Hopefully the previous sections have allowed you to understand how PATH collective variables work and the sorts of problems they might be used to solve. If you have one of these problems to solve the next reasonable question to ask is: how to collect the set of reference frames that serve as the way markers on your PATH. Unfortunately, there is no single answer to this question. Different researchers have used different methods including using packages that morph one protein structure into another, using information from prior molecular dynamics or enhanced sampling calculations and even using PATH collective variables that change adaptively as the simulation progresses. Ultimately, you will need to find the best method for solving your particular problem. Having said that, however, there is some general guidance on setting up PATH collective variable and it is this that we will focus on in this section. The first thing that you will need to double check is the spacing between the frames in your PATH. Lets suppose that your PATH has \(N\) of these way markers upon it you will need to calculate is the \(N \times N\) matrix of distances between way markers. That is to say you will have to calculate the distance \(\vertX_j-X_i\vert\) between each pair of frames. The values of the distance in this matrix for a good PATH are shown in the figure below:

For contrast the values of the distances in this matrix for a bad PATH are shown in the figure below:

If the distance matrix looks like the second of the two figures shown above this is indicates that the frames in the PATH that have been chosen are not particularly effective. Lets suppose that we have a PATH with four way markers upon it. In order for the \(S(x)\) CV that was defined earlier to work well frame number 3 must be further from frame number 1 than frame number 2. Similarly frame number 4 must be still further from frame number 1 than frame number 3. This is what the gull wing shape in marvel-2-good-matrix-fig is telling us. The order of the frames in the rows and columns of the matrix is the same as the order that they are run through in the sums in the equation for \(S(X)\). The shape of the surface in this figure shows that the distance between frames \(i\) and \(j\) increases monotonically as the magnitude of the difference between \(i\) and \(j\) is increased, which is what is required.
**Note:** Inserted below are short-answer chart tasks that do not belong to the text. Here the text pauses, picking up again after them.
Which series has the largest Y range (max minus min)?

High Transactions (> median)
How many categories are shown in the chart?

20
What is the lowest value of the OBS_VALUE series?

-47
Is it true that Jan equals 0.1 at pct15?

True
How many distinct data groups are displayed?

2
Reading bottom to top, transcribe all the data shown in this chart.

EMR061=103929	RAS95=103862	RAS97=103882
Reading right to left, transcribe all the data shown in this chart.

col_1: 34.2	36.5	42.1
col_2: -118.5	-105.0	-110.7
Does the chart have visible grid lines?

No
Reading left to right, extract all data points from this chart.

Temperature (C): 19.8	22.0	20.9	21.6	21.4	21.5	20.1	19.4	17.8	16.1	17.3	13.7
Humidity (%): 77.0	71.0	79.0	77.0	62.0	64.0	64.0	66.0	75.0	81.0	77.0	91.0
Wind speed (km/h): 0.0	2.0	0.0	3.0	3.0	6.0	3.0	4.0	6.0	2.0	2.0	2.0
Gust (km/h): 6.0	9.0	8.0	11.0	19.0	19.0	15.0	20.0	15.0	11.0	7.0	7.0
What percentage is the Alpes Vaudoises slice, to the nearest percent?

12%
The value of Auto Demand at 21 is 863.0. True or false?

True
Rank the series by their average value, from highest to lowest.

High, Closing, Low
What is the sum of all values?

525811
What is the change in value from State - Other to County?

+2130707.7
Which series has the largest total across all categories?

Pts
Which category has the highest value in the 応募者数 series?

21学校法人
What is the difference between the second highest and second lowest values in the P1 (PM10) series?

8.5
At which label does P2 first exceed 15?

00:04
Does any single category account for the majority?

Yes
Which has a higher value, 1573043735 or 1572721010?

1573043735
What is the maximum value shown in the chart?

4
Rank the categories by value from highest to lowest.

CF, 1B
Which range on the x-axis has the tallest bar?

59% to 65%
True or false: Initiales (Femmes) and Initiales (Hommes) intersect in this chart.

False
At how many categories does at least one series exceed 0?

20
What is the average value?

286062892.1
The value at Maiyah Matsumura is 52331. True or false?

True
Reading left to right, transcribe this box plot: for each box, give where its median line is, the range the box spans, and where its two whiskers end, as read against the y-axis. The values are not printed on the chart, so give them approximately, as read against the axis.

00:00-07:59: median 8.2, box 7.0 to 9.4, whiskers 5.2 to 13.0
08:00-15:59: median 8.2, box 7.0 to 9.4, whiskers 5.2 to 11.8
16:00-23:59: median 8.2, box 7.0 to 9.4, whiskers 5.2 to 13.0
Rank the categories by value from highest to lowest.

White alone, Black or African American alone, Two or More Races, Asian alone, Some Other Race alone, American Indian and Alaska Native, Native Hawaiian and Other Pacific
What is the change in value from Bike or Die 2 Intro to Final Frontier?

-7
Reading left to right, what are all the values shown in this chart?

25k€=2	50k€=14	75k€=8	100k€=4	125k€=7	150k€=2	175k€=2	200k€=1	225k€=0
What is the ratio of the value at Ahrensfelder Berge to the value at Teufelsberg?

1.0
A second important requirement of a good PATH is shown in the figure below:

A good PATH has an approximately equal spacing between the neighboring frames along it. In other words, the distance between frame 1 and frame 2 is approximately equal to the distance between frame 2 and frame 3 as shown above. When this condition is satisfied a good criterion for selecting a suitable \(\lambda\) parameter to use is:

\[ \lambda=\frac{2.3 (N-1) }{\sum_{i=1}^{N-1} \vert X_i-X_{i+1} \vert } \]

If you have worked through all of this tutorial make sure that you have understood it by ensuring that you understand what the list of learning outcomes in section Learning Outcomes means and that you can use PLUMED to perform all these tasks. You might then want to read the original paper on the PATH collective variable method as well as a few other articles in which these coordinates have been used to analyze simulations and to accelerate sampling.

- Davide Branduardi and Francesco Luigi Gervasio and Michele Parrinello From A to B in free energy space J. Chem. Phys., 126, 054103 (2007)

If you are interested in learning more about isocommittor surfaces and the transition state ensemble you should read up on the transition path sampling method.